Hier, 31mai 2015, c’était l’anniversaire du Président Gbagbo, le 70ème. Je ne sais pas si l’avenir proche nous réserve un bilan des années Ouattara, et un jugement en perspective. Mais si Laurent Gbagbo, -ce soit-disant dictateur-, a mérité le déplacement à La Haye de plus de mille personnes, je ne suis pas sûr qu’un Ouattara, l’élu de la Communauté Internationale ébranlerait autant de monde, et je ne crois pas que ses amis français, Jean-Marc Simon ou Nicolas Sarkozy feraient le déplacement une fois par mois comme c’est le cas du fidèle ami Guy Labertit, et de tant d’autres encore.

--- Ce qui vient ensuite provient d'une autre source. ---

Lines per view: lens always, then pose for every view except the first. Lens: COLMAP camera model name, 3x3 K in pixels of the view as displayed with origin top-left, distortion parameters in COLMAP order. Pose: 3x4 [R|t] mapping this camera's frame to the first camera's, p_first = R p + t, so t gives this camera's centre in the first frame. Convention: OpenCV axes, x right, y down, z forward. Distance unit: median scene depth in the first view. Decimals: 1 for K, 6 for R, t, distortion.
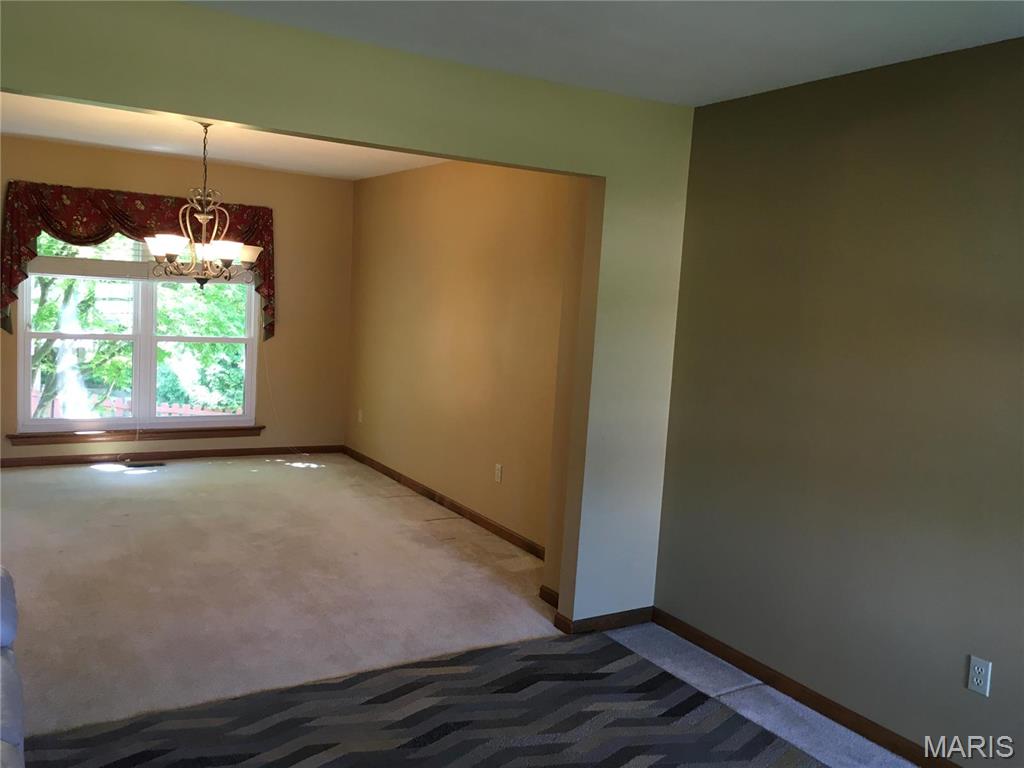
lens RADIAL K [[880.0, 0, 513.7], [0, 880.0, 377.0], [0, 0, 1]] dist [0.081229, -0.105282]
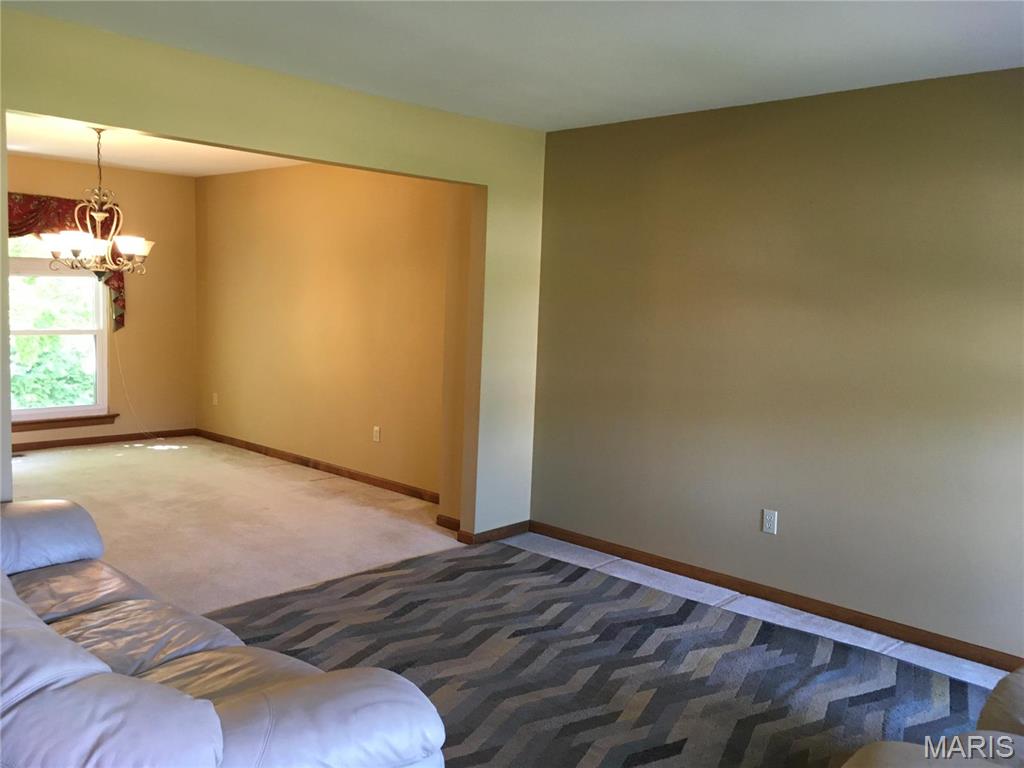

En attendant, Dame Ouattara fait des affaires avec Mohamed VI du Maroc qui en est déjà à son troisième voyage d’affaire en Côte d’Ivoire. Le business familial marche mieux que le PNB ivoirien. D’un côté des bénéfices colossaux engrangés, de l’autre une dette qui s’apparente à une lourde chaine. « L’indépendance de la Côte d’Ivoire » du 7 août prochain, et qui sera fêtée certainement avec faste et renfort de Com, aura décidément le gout amer d’une servitude sans fin.